Тужникова вызвали в политотдел корпуса. В Мурманск. За тысячу с гаком верст. Поезд туда — ездил и я — шел без малого трое суток. Неделю, если не больше, могли мы жить без непосредственного начальника, обладавшего удивительной способностью всех принудить работать. Даже Колбенко, независимости которого побаивался. Даже Кузаева.
Константин Афанасьевич так и объявил после того, как мы весело втиснули майора в переполненный вагон:
— Отдыхаем, Павел! Пусть наш чистоплюй понюхает махорку и смрад портянок.
Да и погода настраивала на отдых. После первых неожиданно крепких морозов отлегло, шел мокрый снег вперемежку с дождем.
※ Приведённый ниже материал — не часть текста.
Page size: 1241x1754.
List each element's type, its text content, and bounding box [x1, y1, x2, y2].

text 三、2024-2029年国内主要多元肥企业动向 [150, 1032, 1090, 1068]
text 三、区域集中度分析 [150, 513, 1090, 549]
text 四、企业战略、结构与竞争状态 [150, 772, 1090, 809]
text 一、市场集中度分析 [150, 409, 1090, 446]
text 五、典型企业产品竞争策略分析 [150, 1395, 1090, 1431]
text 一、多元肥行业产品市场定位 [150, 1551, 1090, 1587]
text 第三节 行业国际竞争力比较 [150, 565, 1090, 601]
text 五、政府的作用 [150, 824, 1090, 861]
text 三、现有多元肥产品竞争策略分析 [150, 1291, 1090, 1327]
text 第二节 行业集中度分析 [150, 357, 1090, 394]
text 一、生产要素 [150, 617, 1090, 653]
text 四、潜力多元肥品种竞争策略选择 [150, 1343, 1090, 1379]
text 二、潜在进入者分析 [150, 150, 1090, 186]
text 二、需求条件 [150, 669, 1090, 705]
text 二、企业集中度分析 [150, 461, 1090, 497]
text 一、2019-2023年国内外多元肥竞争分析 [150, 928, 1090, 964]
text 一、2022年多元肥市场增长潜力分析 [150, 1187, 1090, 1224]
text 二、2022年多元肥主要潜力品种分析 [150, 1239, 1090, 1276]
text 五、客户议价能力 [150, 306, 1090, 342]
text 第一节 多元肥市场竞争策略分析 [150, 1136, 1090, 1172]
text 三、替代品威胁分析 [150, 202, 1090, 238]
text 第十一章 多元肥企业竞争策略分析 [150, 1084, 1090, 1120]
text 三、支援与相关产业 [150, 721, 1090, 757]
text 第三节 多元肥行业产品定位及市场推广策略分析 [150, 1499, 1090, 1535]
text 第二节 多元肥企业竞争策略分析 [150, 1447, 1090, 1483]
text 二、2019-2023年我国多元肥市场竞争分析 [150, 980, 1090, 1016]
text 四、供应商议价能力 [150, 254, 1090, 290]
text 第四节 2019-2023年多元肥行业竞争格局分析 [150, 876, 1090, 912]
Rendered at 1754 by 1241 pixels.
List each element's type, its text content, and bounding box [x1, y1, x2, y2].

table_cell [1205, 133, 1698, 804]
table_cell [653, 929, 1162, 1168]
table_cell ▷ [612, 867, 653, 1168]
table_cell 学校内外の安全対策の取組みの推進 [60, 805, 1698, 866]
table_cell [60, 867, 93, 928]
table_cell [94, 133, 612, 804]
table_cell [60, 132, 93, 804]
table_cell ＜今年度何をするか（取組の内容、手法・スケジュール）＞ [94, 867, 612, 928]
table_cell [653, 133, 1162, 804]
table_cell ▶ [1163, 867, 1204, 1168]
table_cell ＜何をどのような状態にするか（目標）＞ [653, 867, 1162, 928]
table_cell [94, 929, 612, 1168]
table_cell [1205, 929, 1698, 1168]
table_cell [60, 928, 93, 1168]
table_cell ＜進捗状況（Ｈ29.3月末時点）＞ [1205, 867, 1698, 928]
С орудий и приборов не снимали чехлов. Парторг шутил:
— Без Тужникова весь дивизион отдыхает.
Антонина Федоровна дала мне «Ледяной дом» Лажечникова, дореволюционное издание с ятями, и я пьянел от чтения.
У Колбенко не хватало терпения на продолжительное чтение, газеты просматривал за час. А в преферанс мог резаться сутками. Меня, идеалиста, между прочим, поначалу потрясла эта страсть его: старый партиец — и картежник! Но не он один играл. И Кузаев, и жена его, и Муравьев… Савченко за три версты приходил под дождем — поиграть. О молодой жене забывал.
При замполите разве что вечером «сбрасывали пулечку». Тужников боролся с буржуазными пережитками, все осуждал: выпивку, курение, любовь, старые романсы, которые пел Шаховский… Но боролся как бы с перехлестом, так что в результате над его стараниями иронически насмехались да становились более изобретательными в сокрытии своих грехов.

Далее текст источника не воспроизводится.